Your Drupal site contains a combination of static and dynamic content. Native caching support gives your site a huge performance boost when application and infrastructure caching are working together seamlessly. If the requested content is available in the static cache, the cache returns the request immediately.  When dynamic content is requested, this layer is tuned for high performance and handles HTTP-level processing, including SSL and file store requests for anonymous visitors, before passing connections immediately into the stack. We manage the front-end servers, including DNS, load balancing, and fail-over across the machines for optimum site responsiveness.

Varnish allows for Edge-Side Includes (ESI) which improves the websites' performance drastically  ! Essentially, Varnish stores copies of a page in memory cache, and if that exact page is requested again, it is served immediately back to the user without going to the whole request on your webserver. The results are amazing. Not only are pages served blazingly fast, but it decreases server load significantly. We noticed an immediate and structural drop in server load. 

So what's the downside?

Basically, this mostly works for anonymous users. Anytime a user is logged in (and a session is set), it negates the use of Varnish. In fact, this is also the reason you will need Pressflow or Drupal 7 be able to set a reverse proxy like Varnish and to get rid of the standard session cookie which is always set by Drupal 6 (even for anonymous users). But you will most likely want to use Pressflow anyway if you need high performance (see comparison chart for full report). Screenshot below.

Comparison between Pressflow and Drupal Vanila

Also you need to know exactly what modules you use that can break Varnish because they may set a cookie. 

Some stats for Varnish:

  1. Speed : The core C engine is extremely fast and efficient.
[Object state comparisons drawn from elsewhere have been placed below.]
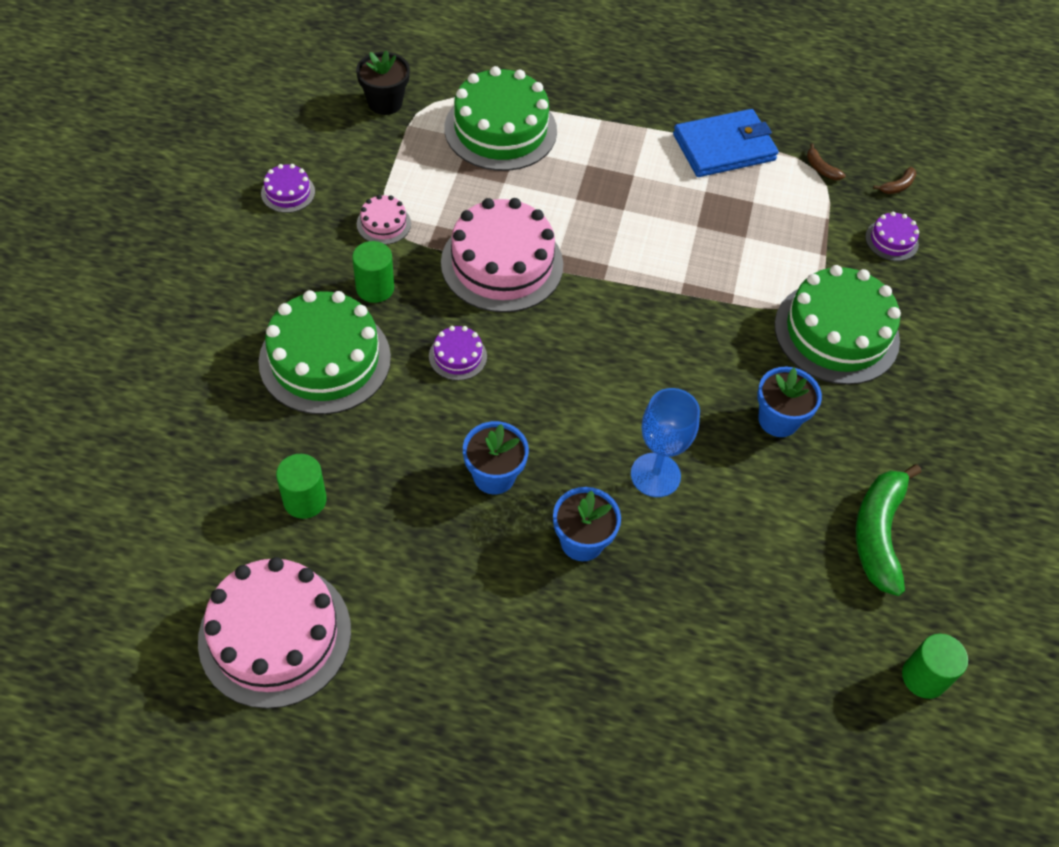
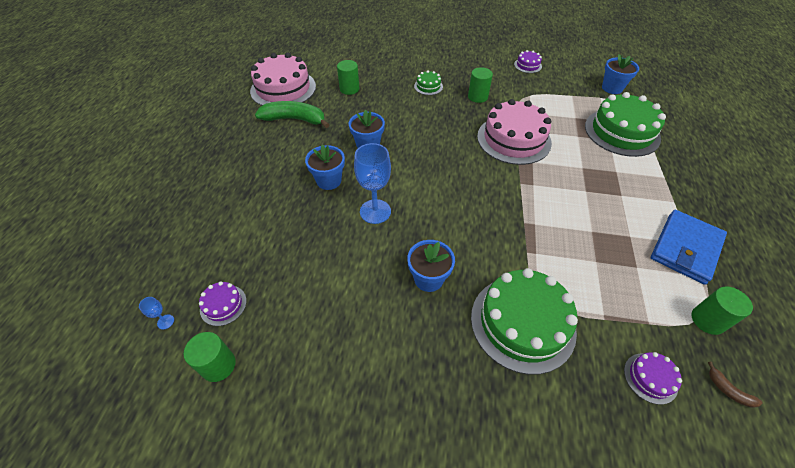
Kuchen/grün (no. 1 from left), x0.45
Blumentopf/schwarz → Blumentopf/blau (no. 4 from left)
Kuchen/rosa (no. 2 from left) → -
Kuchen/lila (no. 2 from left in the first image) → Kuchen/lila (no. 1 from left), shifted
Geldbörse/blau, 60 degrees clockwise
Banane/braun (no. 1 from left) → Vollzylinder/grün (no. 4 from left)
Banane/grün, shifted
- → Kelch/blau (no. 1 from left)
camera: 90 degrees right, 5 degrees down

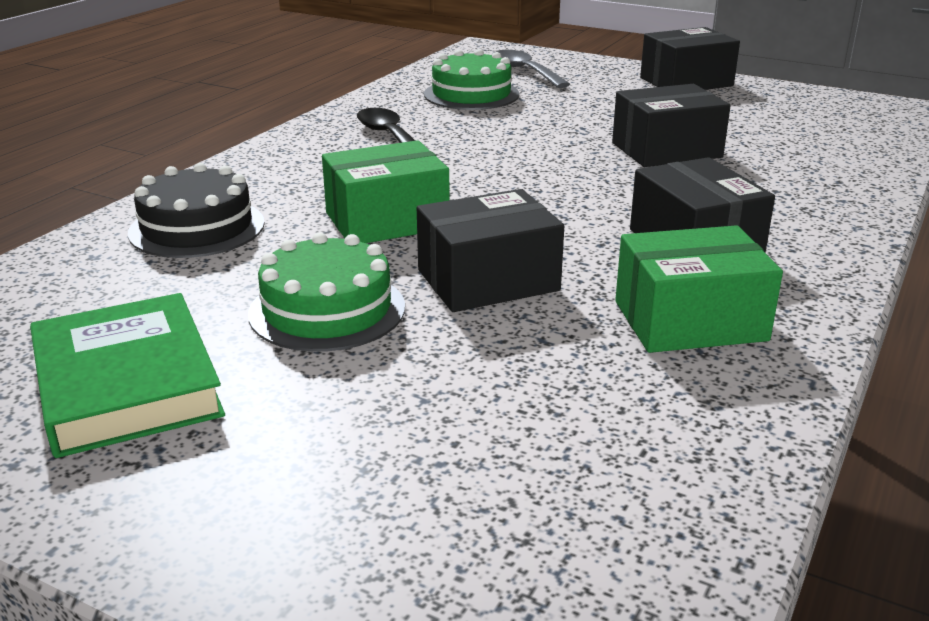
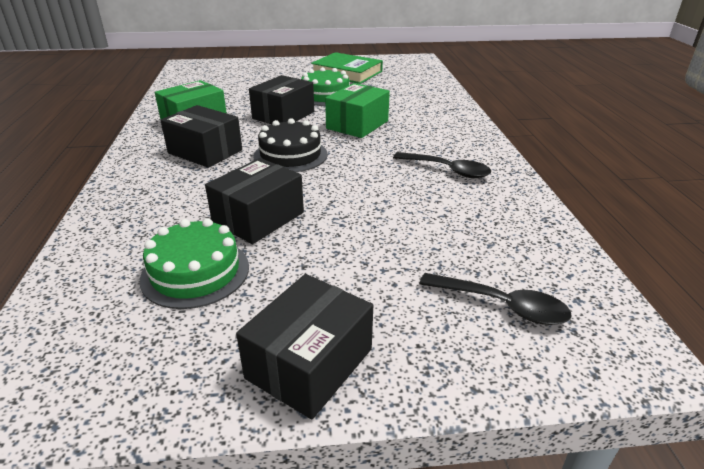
Kuchen/schwarz, shifted
Kuchen/grün (no. 2 from left in the first image) → Kuchen/grün (no. 1 from left), shifted
Löffel/grau → Löffel/schwarz (no. 2 from left)
camera: 145 degrees right, 5 degrees up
We know that Varnish team has even achieved about 275,000 HTTP requests per second!
  2. Configurable : Varnish really stands apart from its peers with its rich configuration language (VCL). With VCL, you can specify rules for every part of the pipeline based on any HTTP header. We've used VCL to cache distinct pages based on browser type, to implement edge side includes (ESI), to combine caches across multiple URLs, and to ignore specific cookies. To make this fast, Varnish translates VCL into C which it then compiles and executes. Even complex rule sets don't significantly slow response time.
  3. Supported, Open Source : It's open source, which we love. Plus, there is a strong dev and support team behind it which makes my job easier when we run into the inevitable snafus. Varnish Software is an Acquia Technology Partner.